Kadang bicara tentang mimpi, kita suka lupa
dengan apa yang kita impikan sejak kecil dulu. Dengan lantangnya, kita tempo
dulu berkata penuh keyakinan kalo akan menjadi ini itu. Dimulai jadi; dokter,
pilot, atau bahkan presiden. Namun setelah beralih dewasa sedikit, idealisme
tentang mimpi itu perlahan runtuh akibat realita kalau mimpi tak bisa diraih
dengan semudah mengucapkan kata. Faktor sudah dewasa itu pula yang membuat beberapa impian
masa kecil jadi tak terhiraukan lagi, dan mulai mencari mimpi baru yang lebih
realistis. Dalam hal mimpi, aku teringat lagi soal mimpi dulu. Bukan untuk
menjadi penulis atau dokter yang terbesit kala itu. Hanya mimpi sederhana soal
begitu inginnya; melihat apa yang ada diujung pelangi.
Aku tinggal disebuah kota yang bernamakan
kota hujan. Jadi hampir musim apapun akan selalu turun hujan disini. Karena itu
pula, aku yang masih kecil kala itu selalu harus menunggu hujan selesai untuk
sekedar keluar main kala itu. Pernah hampir sepanjang hari aku menunggu dibalik
jendela kamarku yang dulu, untuk sekedar melihat hujan selesai membasahi bumi. Namun
hasilnya? Kadang ia tak pernah selesai dalam tempo sehari. Serius, untuk ukuran
anak kecil menunggu memang paling membosankan. Apalagi tidak menjamin kalau hujan
akan selesai sebelum petang menjelang.
Aku masih menunggu hujan selesai, hari itu
entah kenapa penuh sesal. Sepanjang hari aku memasang bibir bertekuk
pantulannya jelas terlihat dari kaca jendela yang ada didepanku. Melihat hal
itu ibuku datang dengan senyum lembut dari mulutnya, seakan tahu kalau aku
sedang kesal karena hujan kala itu dia mulai bercerita tentang suatu hal yang
terjadi selepas hujan. Ya, cerita tentang adanya kemunculan pelangi. Jujur saja
sedikitpun aku tak perduli tentang apa yang ada di langit selama aku bisa
bermain manja dibawah sini. Tapi cerita yang ia sampaikan kala itu entah kenapa
sangat menarik dan menyadarkan aku kalau hujan tak selalu berniat buruk
menggagalkan satu persatu rencanaku untuk bermain.

Tugas yang Dikerjakan:
a - Jawablah pertanyaan berikut berdasarkan teks bacaan tentang mimpi masa kecil.
(i) Apa mimpi sederhana tokoh aku sewaktu kecil?
(ii) Dengan sebutan apa kota tempat tokoh aku tinggal dinamai?
(iii) Tentang apa ibu tokoh aku mulai bercerita saat hujan belum reda?
b - Sambung cerita tentang mimpi melihat ujung pelangi dalam teks bacaan, mulai setelah kalimat terakhirnya.
Item setelah ini merupakan bahan tersendiri yang tidak berkaitan dengan teks bacaan.

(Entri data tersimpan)
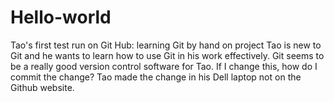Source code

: # Hello-world
Tao's first test run on Git Hub: learning Git by hand on project
Tao is new to Git and he wants to learn how to use Git in his work effectively.
Git seems to be a really good version control software for Tao. 
If I change this, how do I commit the change?
Tao made the change in his Dell laptop not on the Github website.
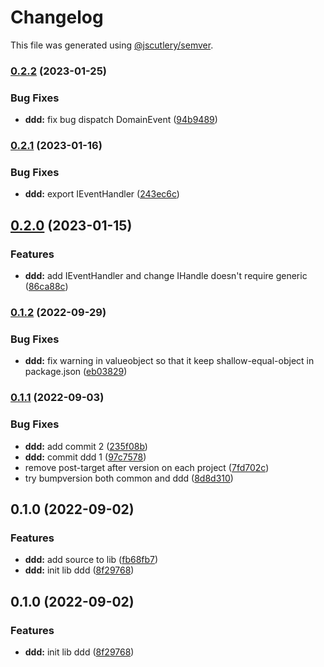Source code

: # Changelog

This file was generated using [@jscutlery/semver](https://github.com/jscutlery/semver).

### [0.2.2](https://github.com/TGA88/inh-lib/compare/ddd-0.2.1...ddd-0.2.2) (2023-01-25)


### Bug Fixes

* **ddd:** fix bug dispatch DomainEvent ([94b9489](https://github.com/TGA88/inh-lib/commit/94b9489c48d5fbcfbded68fdc29cbc247ecd0353))

### [0.2.1](https://github.com/TGA88/inh-lib/compare/ddd-0.2.0...ddd-0.2.1) (2023-01-16)


### Bug Fixes

* **ddd:** export IEventHandler ([243ec6c](https://github.com/TGA88/inh-lib/commit/243ec6c6300645a42ff54a5eb10f15f50c55db91))

## [0.2.0](https://github.com/TGA88/inh-lib/compare/ddd-0.1.2...ddd-0.2.0) (2023-01-15)


### Features

* **ddd:** add IEventHandler and change IHandle doesn't require generic ([86ca88c](https://github.com/TGA88/inh-lib/commit/86ca88cc14f6031b88883004ab27dca20486c99f))

### [0.1.2](https://github.com/TGA88/inh-lib/compare/ddd-0.1.1...ddd-0.1.2) (2022-09-29)


### Bug Fixes

* **ddd:** fix warning in valueobject so that it keep shallow-equal-object in package.json ([eb03829](https://github.com/TGA88/inh-lib/commit/eb03829a527b3bf3a063695b0f20763423cc8786))

### [0.1.1](https://github.com/TGA88/inh-lib/compare/ddd-0.1.0...ddd-0.1.1) (2022-09-03)


### Bug Fixes

* **ddd:** add commit 2 ([235f08b](https://github.com/TGA88/inh-lib/commit/235f08b7508bbc4299a60dbc8fc2238bb22dc67c))
* **ddd:** commit ddd 1 ([97c7578](https://github.com/TGA88/inh-lib/commit/97c7578b4ec5fb60d74f710cd7a18bc083677d4e))
* remove post-target after version on each project ([7fd702c](https://github.com/TGA88/inh-lib/commit/7fd702c179520ab3f739c6d4865feda6887c75fc))
* try bumpversion both common and ddd ([8d8d310](https://github.com/TGA88/inh-lib/commit/8d8d310005f343d8d084fcdffaf3c9f33757497d))

## 0.1.0 (2022-09-02)


### Features

* **ddd:** add source to lib ([fb68fb7](https://github.com/TGA88/inh-lib/commit/fb68fb757434b42a221bbdb54fa254ff374ea60d))
* **ddd:** init lib ddd ([8f29768](https://github.com/TGA88/inh-lib/commit/8f29768ab0ddbf48cf1306618a94ae7ed2d87e86))

## 0.1.0 (2022-09-02)


### Features

* **ddd:** init lib ddd ([8f29768](https://github.com/TGA88/inh-lib/commit/8f29768ab0ddbf48cf1306618a94ae7ed2d87e86))
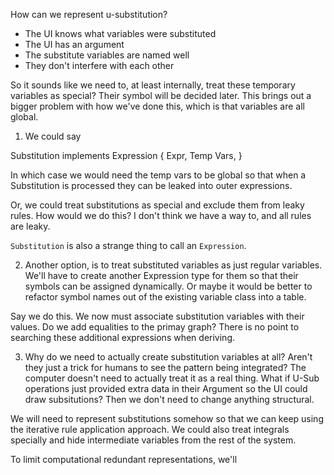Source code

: How can we represent u-substitution?

-   The UI knows what variables were substituted
-   The UI has an argument
-   The substitute variables are named well
-   They don't interfere with each other

So it sounds like we need to, at least internally, treat these temporary
variables as special? Their symbol will be decided later. This brings out a
bigger problem with how we've done this, which is that variables are all global.

1. We could say

Substitution implements Expression { Expr, Temp Vars, }

In which case we would need the temp vars to be global so that when a
Substitution is processed they can be leaked into outer expressions.

Or, we could treat substitutions as special and exclude them from leaky rules.
How would we do this? I don't think we have a way to, and all rules are leaky.

`Substitution` is also a strange thing to call an `Expression`.

2. Another option, is to treat substituted variables as just regular variables.
   We'll have to create another Expression type for them so that their symbols
   can be assigned dynamically. Or maybe it would be better to refactor symbol
   names out of the existing variable class into a table.

Say we do this. We now must associate substitution variables with their values.
Do we add equalities to the primay graph? There is no point to searching these
additional expressions when deriving.

3. Why do we need to actually create substitution variables at all? Aren't they
   just a trick for humans to see the pattern being integrated? The computer
   doesn't need to actually treat it as a real thing. What if U-Sub operations
   just provided extra data in their Argument so the UI could draw subsitutions?
   Then we don't need to change anything structural.

We will need to represent substitutions somehow so that we can keep using the 
iterative rule application approach. We could also treat integrals specially
and hide intermediate variables from the rest of the system.

To limit computational redundant representations, we'll
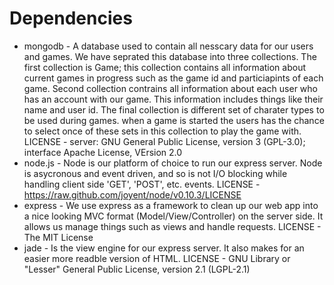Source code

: Dependencies
=============

- mongodb - A database used to contain all nesscary data for our users and games. We have seprated this database into three collections. The first collection is Game; this collection contains all information about current games in progress such as the game id and particiapints of each game. Second collection contrains all information about each user who has an account with our game. This information includes things like their name and user id. The final collection is different set of charater types to be used during games. when a game is started the users has the chance to select once of these sets in this collection to play the game with. LICENSE - server: GNU General Public License, version 3 (GPL-3.0); interface Apache License, VErsion 2.0
- node.js - Node is our platform of choice to run our express server. Node is asycronous and event driven, 
and so is not I/O blocking while handling client side 'GET', 'POST', etc. events. LICENSE - https://raw.github.com/joyent/node/v0.10.3/LICENSE
- express - We use express as a framework to clean up our web app into a nice looking MVC format (Model/View/Controller) on the server side. It allows us manage things such as views and handle requests. LICENSE - The MIT License
- jade - Is the view engine for our express server. It also makes for an easier more readble version of HTML. LICENSE - GNU Library or "Lesser" General Public License, version 2.1 (LGPL-2.1)
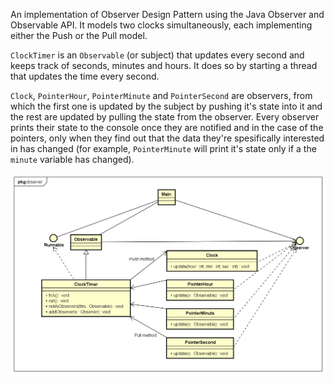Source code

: An implementation of Observer Design Pattern using the Java Observer and Observable API. It models two clocks simultaneously, each implementing either the Push or the Pull model.

`ClockTimer` is an `Observable` (or subject) that updates every second and keeps track of seconds, minutes and hours. It does so
by starting a thread that updates the time every second. 

`Clock`, `PointerHour`, `PointerMinute` and `PointerSecond` are observers, from which the first one is updated by the subject by pushing it's state into it and the rest are updated by pulling the state from the observer. Every observer prints their state to the console once they are notified and in the case of the pointers, only when they find out that the data they're spesifically interested in has changed (for example, `PointerMinute` will print it's state only if a the `minute` variable has changed).

![alt text](UML%2004%20Observer.png)
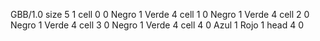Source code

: <gs-board without-header> GBB/1.0
size 5 1
cell 0 0 Negro 1 Verde 4 
cell 1 0 Negro 1 Verde 4 
cell 2 0 Negro 1 Verde 4 
cell 3 0 Negro 1 Verde 4 
cell 4 0 Azul 1 Rojo 1 
head 4 0 </gs-board>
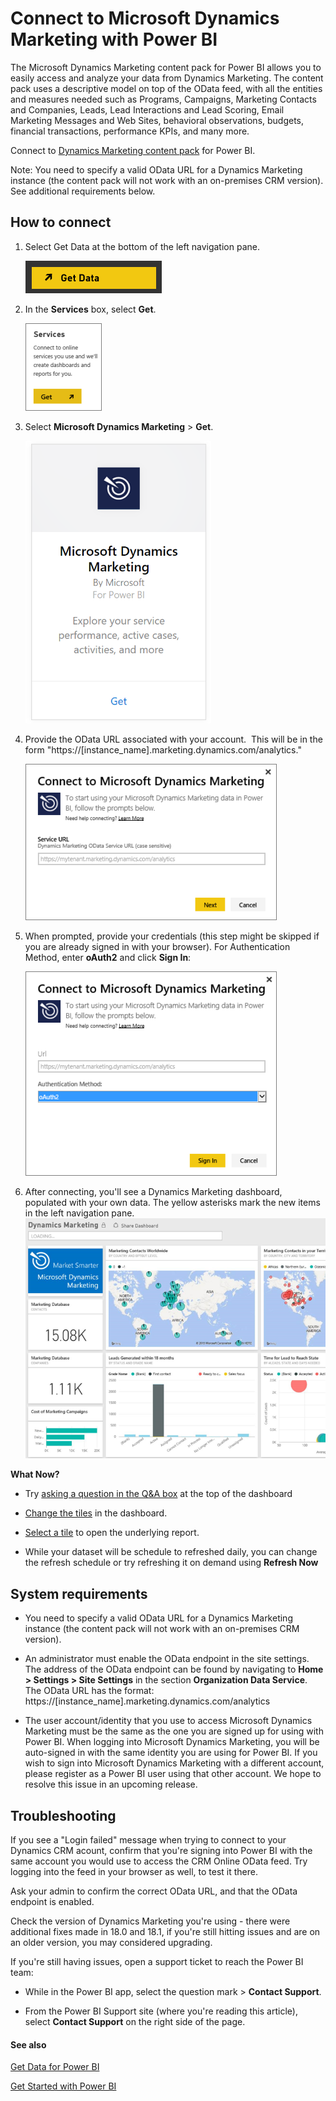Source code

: <properties
   pageTitle="Connect to Microsoft Dynamics Marketing with Power BI"
   description="Microsoft Dynamics Marketing for Power BI"
   services="powerbi"
   documentationCenter=""
   authors="joeshoukry"
   manager="erikre"
   backup="maggiesMSFT"
   editor=""
   tags=""
   qualityFocus="no"
   qualityDate=""/>

<tags
   ms.service="powerbi"
   ms.devlang="NA"
   ms.topic="article"
   ms.tgt_pltfrm="NA"
   ms.workload="powerbi"
   ms.date="08/28/2017"
   ms.author="yshoukry"/>

# Connect to Microsoft Dynamics Marketing with Power BI

The Microsoft Dynamics Marketing content pack for Power BI allows you to easily access and analyze your data from Dynamics Marketing. The content pack uses a descriptive model on top of the OData feed, with all the entities and measures needed such as Programs, Campaigns, Marketing Contacts and Companies, Leads, Lead Interactions and Lead Scoring, Email Marketing Messages and Web Sites, behavioral observations, budgets, financial transactions, performance KPIs, and many more. 

Connect to [Dynamics Marketing content pack](https://app.powerbi.com/getdata/services/microsoft-dynamics-marketing) for Power BI.

Note: You need to specify a valid OData URL for a Dynamics Marketing instance (the content pack will not work with an on-premises CRM version). See additional requirements below.

## How to connect

1.  Select Get Data at the bottom of the left navigation pane.

    ![](media/powerbi-content-pack-microsoft-dynamics-marketing/PBI_GetData.png) 

2.  In the **Services** box, select **Get**.

    ![](media/powerbi-content-pack-microsoft-dynamics-marketing/PBI_GetServices.png) 

3.  Select **Microsoft Dynamics Marketing** \> **Get**.

    ![](media/powerbi-content-pack-microsoft-dynamics-marketing/mdmarketing.png)

4.  Provide the OData URL associated with your account.  This will be in the form  "https://[instance\_name].marketing.dynamics.com/analytics."

	![](media/powerbi-content-pack-microsoft-dynamics-marketing/PBI_DynMktgServiceURL.png)

5.  When prompted, provide your credentials (this step might be skipped if you are already signed in with your browser). For Authentication Method, enter **oAuth2** and click **Sign In**:

    ![](media/powerbi-content-pack-microsoft-dynamics-marketing/PBI_DynamMktgoAuth2.png)

6.  After connecting, you'll see a Dynamics Marketing dashboard, populated with your own data. The yellow asterisks mark the new items in the left navigation pane.
	![](media/powerbi-content-pack-microsoft-dynamics-marketing/PBI_DynamMktgNewDash.png)

**What Now?**

- Try [asking a question in the Q&A box](powerbi-service-q-and-a.md) at the top of the dashboard

- [Change the tiles](powerbi-service-edit-a-tile-in-a-dashboard.md) in the dashboard.

- [Select a tile](powerbi-service-dashboard-tiles.md) to open the underlying report.

- While your dataset will be schedule to refreshed daily, you can change the refresh schedule or try refreshing it on demand using **Refresh Now**

## System requirements

-   You need to specify a valid OData URL for a Dynamics Marketing instance (the content pack will not work with an on-premises CRM version).  

-   An administrator must enable the OData endpoint in the site settings. The address of the OData endpoint can be found by navigating to **Home \> Settings \> Site Settings** in the section **Organization Data Service**.  The OData URL has the format:  https://[instance\_name].marketing.dynamics.com/analytics  

-   The user account/identity that you use to access Microsoft Dynamics Marketing must be the same as the one you are signed up for using with Power BI. When logging into Microsoft Dynamics Marketing, you will be auto-signed in with the same identity you are using for Power BI. If you wish to sign into Microsoft Dynamics Marketing with a different account, please register as a Power BI user using that other account. We hope to resolve this issue in an upcoming release.   


## Troubleshooting

If you see a "Login failed" message when trying to connect to your Dynamics CRM acount, confirm that you're signing into Power BI with the same account you would use to access the CRM Online OData feed. Try logging into the feed in your browser as well, to test it there.

Ask your admin to confirm the correct OData URL, and that the OData endpoint is enabled.

Check the version of Dynamics Marketing you're using - there were additional fixes made in 18.0 and 18.1, if you're still hitting issues and are on an older version, you may considered upgrading.

If you're still having issues, open a support ticket to reach the Power BI team:

-   While in the Power BI app, select the question mark \> **Contact Support**.

-   From the Power BI Support site (where you're reading this article), select **Contact Support** on the right side of the page.

#### See also

[Get Data for Power BI](powerbi-service-get-data.md)

[Get Started with Power BI](powerbi-service-get-started.md)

Jawaban Berurutan:
a -
(i) Melihat apa yang ada di ujung pelangi.
(ii) Kota hujan.
(iii) Tentang kemunculan pelangi selepas hujan.

b -
Beliau dengan senyum lembutnya, perlahan mulai menceritakan tentang asal mula pelangi. Menurut ceritanya, adanya pelangi berasal dari sebuah pot emas diujung dunia. Saking silaunya kilauan emas itu ia membuat pantulan degradasi
bermacam warna yang indah dan lengkungannya sampai terbiaskan diatas langit.
Namun ada satu syarat kemunculan warna itu, harus turun hujan dahulu. Dan
lengkungan itu beliau beri nama pelangi. Setelah mendengar cerita itu, jiwa
seorang anak kecil yang penasaranpun keluar. Hari itu aku bukan melihat kebawah
menandakan rintik air hujan selesai, tapi aku melihat keatas untuk memastikan
apakah benar yang ibu ceritakan kala itu.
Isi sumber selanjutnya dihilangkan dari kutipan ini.